May 25th, 2011 / 5:00 pm
Snippets

Mulholland Drive, the TV pilot. From Mark Gluth (and the Dennis Cooper blog), Didion vs. Lynch.

11 Comments

  1. postitbreakup

      wow, awesome, i’d heard about this but never gotten a chance to see it, thanks.

      i think as a series this would have “failed” more epically than twin peaks did, though.  god i wish at least some series would be allowed to wrap up in 6-15 episodes like in britain instead of every single show being pushed to the limits for the possibility of syndication.

  2. M. Kitchell

      I had an old barely watchable VHS bootleg of this I had traded for in high school.  Hella memories y’all.

  3. deadgod

      not an exclusionary “vs.”, but didion

      not close

  4. Lincoln Michel

      This fact always bums me out because the first two thirds of Mulholland Drive are amazing, but the tacked-on ending kinda blows. Would have been one of the best TV shows ever. 

  5. Matthew Simmons

      didion v. lynch, deadgod votes to prosecute

      (Just noticed that I went and backwarded Mark’s set-up.)

  6. deadgod

      “to prosecute”?

      not an exclusive winner/loser khantest – one has both, no?

      – but, to play the parlor game:

      He might not actually be trying, but – to me – Lynch communicates unsuccessfully effortful weirdness.  Fluent, fun flix, but not close to Didion’s essays, which are as good as occasional, short-form non-fiction gets.

      (probably not understanding ‘prosecution’)

  7. deadgod

      ach; do you mean the form Prosecutor v.

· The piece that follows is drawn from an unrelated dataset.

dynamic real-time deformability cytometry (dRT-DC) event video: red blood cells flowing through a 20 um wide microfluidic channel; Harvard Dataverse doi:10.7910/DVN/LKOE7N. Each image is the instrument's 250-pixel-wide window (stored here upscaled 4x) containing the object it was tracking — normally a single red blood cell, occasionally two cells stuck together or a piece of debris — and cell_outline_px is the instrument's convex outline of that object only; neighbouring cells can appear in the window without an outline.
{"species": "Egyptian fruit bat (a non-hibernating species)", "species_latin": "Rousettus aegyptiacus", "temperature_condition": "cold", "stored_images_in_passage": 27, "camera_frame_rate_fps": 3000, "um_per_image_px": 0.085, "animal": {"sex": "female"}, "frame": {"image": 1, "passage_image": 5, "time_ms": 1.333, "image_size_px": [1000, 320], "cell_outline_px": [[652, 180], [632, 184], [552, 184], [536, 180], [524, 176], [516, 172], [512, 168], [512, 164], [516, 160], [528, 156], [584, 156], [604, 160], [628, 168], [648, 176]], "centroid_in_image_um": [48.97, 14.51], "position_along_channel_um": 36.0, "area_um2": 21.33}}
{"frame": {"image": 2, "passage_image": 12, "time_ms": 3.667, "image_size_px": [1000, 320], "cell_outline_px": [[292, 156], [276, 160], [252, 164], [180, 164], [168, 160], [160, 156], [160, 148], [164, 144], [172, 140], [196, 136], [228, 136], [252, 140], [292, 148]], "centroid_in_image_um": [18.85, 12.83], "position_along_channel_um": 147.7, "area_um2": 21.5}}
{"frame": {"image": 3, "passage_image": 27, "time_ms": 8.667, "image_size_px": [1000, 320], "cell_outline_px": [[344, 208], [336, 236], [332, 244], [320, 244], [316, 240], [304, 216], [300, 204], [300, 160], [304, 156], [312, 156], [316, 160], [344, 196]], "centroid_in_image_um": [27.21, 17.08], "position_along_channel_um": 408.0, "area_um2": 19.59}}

Defendant

      and you had and corrected – I don’t remember – “Lynch vs. Didion”

      if so, then, here, probably:  Plaintiff v. Defendant (because it’s a ‘complaint’ rather than a ‘crime’)

      — I was thinking more bout/race/bowl/64-square match

  8. Matthew Simmons

      Sure, one has both. Comment was just funning on “v” vs. “vs.”. In which case Didion would be the one what brungs the case.

      (The period was an oversight.)

      (I like how this looks: .”.)

      To you, is he unsuccessfully effortfully weird? Or unsuccessfully effortlessly weird and, without meaning to be successfully effortfully weird. (In his statements.)

  9. deadgod

      ha – got it

      To me, the weirdness is effortful – he says ‘not’; I speak of ‘seems’ – , which is not necessarily a defect (in Ulysses the work is plenty visible, in Kubrick, in Ingres and Cezanne, in Milton, and so on), but, in Lynch’s movies, the sense of ‘effort’ somewhat drags, fluent though they be.

      – but I see that the competition or case is made verbal excerpt “vs.” verbal excerpt — not ‘her best writing’ “vs.” ‘his movies’. 

      So I failed meta.  Bah.

      His “statements” are clever and fun in a loose-gripped way.  But, for the priority of (fictive or easily deconstructed) profundity, even in a sentence or paragraph, I choose – back-vs.-wall – Auntie Joan.

  10. Matthew Simmons

      I’m interested in this “fluency” and “effort” distinction in your comments here. I, at first, might think that one could not have both: showing effort takes away from one’s fluency. But I think I’m am overly simplifying what you mean by “fluent,” I believe*. Fluent, maybe, in the language of film making? In framing a shot and pacing a “story.” (“Story” used loosely here, because, man oh man, does Lynch use it loosely.) Is that what you mean? And then, effort on display in the tone?

      Beyond that, though, yes. I’d rather read Didion.

      * Possibly I am letting my metaphor-mind run away with it. I imagine how much effort I put into my first-year Japanese pronunciation, and how my slow torturous journey from syllable to syllable just ruined my fluency.

  11. deadgod

      Yes, for fluency:  “pacing”, (as a matter of technique) ‘whatever contributes to or impedes the flow’.  Handling the actors, shaping the scene with montage, moving from scene to scene.  Mulholland Drive (the movie) is strongest in my memory:  think of Watts’s transformation at the audition, or inside/outside-the-house movement that gets us through the temporal-wormhole transitions.

      “Tone” isn’t quite right for the oddness-for-its-own-sake, but it’ll do. 

      Thinking about how nicely he manages set-pieces, I’m about to change my mind about being dissatisfied with . . . something – or at least not to be satisfied with  being inarticulate.  Consistency-fail; bah.